* _Extract provided_
+ + +

Together, both operators highlight their efforts each take to reach sustainability goals, reporting standards and lower emissions. Both operators, based in Denver, focus these efforts on Sublette County production in the Pinedale Anticline and Jonah Field. Both say they are reaching the top tiers to verify and confirm “responsibly sourced gas” in their extensive holdings here.
Setting new, higher responsible environmental standards to produce clean natural gas shows which producers are willing to reach the highest tiers of marketability on a new global scale, they say.
This week, Jonah Energy announced its sole status of Gold Standard ranking in the United Nations-sponsored Oil and Gas Methane Partnership 2.0 – “a climate and clean air coalition initiative led by the UN Environment Programme” partnering with government, conservation and industry.
The achievement of “companies that develop and implement and implement robust plans to integrate verified emissions measurement ” was published in “An Eye on Methane,” the UNEP’s first annual report of the International Methane Emissions Observatory.
“Jonah Energy is the first and currently the only U.S.-based company to achieve the gold standard rating,” said spokesman Doug Hock on Nov. 16. “Jonah Energy is one of the leading sustainable natural gas producers in the U.S. Jonah Energy’s work and similar efforts by other producers who take this challenge seriously will result in a differentiated gas marketplace for consumers concerned about emissions. Additionally, a market for differentiated, low-emission American natural gas will support global climate goals through global export as liquified natural gas.”
Jonah Energy President and CEO Tom Hart said, “We signed on to OGMP 2.0 because it is the leading independent, verifiable and measured performance standard and it creates the credibility and transparency necessary for natural gas to achieve its full potential and take its rightful place in the reduction of greenhouse gas emissions from the global energy value chain.”

+ + +

* _Assigned task_
Resume the article about Sublette County natural gas producers and their emissions standards, carrying it on past its final paragraph.

Stored data
+ + +

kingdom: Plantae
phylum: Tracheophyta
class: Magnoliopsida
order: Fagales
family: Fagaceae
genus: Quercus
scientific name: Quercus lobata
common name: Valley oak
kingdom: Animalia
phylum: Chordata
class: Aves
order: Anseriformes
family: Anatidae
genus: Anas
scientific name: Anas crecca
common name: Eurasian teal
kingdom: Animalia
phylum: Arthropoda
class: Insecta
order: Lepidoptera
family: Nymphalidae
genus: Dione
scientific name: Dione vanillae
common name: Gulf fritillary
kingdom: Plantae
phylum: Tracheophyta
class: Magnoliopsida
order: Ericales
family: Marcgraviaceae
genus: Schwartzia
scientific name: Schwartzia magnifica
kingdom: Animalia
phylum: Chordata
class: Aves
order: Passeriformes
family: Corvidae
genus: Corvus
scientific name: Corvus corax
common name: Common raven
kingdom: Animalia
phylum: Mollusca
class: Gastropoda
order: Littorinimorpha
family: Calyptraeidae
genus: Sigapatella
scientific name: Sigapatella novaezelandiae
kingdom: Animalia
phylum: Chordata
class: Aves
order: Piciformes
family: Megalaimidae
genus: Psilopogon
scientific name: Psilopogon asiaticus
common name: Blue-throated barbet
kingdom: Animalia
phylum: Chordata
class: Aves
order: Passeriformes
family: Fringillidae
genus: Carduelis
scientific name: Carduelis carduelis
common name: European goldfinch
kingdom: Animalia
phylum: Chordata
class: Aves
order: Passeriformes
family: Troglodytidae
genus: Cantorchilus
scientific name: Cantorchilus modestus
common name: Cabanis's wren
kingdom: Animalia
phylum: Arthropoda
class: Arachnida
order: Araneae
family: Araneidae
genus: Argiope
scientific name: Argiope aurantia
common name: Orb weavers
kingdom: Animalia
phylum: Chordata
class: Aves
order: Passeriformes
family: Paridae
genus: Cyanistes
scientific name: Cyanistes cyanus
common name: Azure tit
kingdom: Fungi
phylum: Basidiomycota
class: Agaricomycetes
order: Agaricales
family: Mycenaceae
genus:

+ + +

* _Result for this exercise_
To see the IMEO report about Jonah Energy’s Gold Standard, go to https://www.unep.org/resources/report/eye-methane-international-methane-emissions-observatory-2021-report.
Also on Nov. 16, PureWest released its second annual Environmental, Social and Governance (ESG) Report, outlining 2020 progress “toward PureWest’s goal of becoming the most responsible and profitable natural gas company in North America.”
One milestone is the recent sales agreement to provide Pierce Transit in Washington – a longtime user of compressed natural gas, battery and battery-hybrid alternative fuels – with PureWest’s “first-ever Scope 1 and 2 carbon-neutral, certified responsibly sourced gas (RSG) in the country.”
“RSG” is a designation from independent evaluator Project Canary to verify a producer meets high standards and practices to minimize or neutralize its greenhouse gas footprint with monitoring and carbon offsets.
Project Canary gave PureWest a “platinum” for 90 wells on two pads and will certify another 779 wells on 38 pads in the Anticline by the end of this year.
PureWest’s Kelly Bott explained Scope 1 and Scope 2 emissions and the carbon offsets.
“Scope 1 emissions are greenhouse gases (methane, carbon dioxide and nitrous oxide) that we emit directly – emissions from field equipment, engines, work trucks, etc. Methane and nitrous oxide have higher global warming potential than carbon dioxide, so multipliers are used to convert those emissions to carbon dioxide equivalents, so we can talk about a single greenhouse gas number,” she said.
Scope 2 emissions come from power it purchases for gathering and injection facilities and offices – “basically what the power plant emits as a result of PureWest operations.”
Carbon offsets purchased through the Climate Action Reserve include a forestry project in South Carolina and a cookstove change-out project in sub-Saharan Africa, Bott said. “We wanted to find the most robust and defensible credits available to ensure a meaningful reduction in carbon-dioxide equivalent emissions.”
PureWest is analyzing its Scope 3 emissions of equipment purchased, commuting and “anything else we might influence that is not included in Scope 1 or Scope 2.”
“To be clear, we are still very much focused on reducing our infield emissions and creating as much local benefit as possible,” Bott said. “Carbon offsets are a way to demonstrate our commitment to climate change mitigation while we continue to drive down our Scope 1 and 2 emissions.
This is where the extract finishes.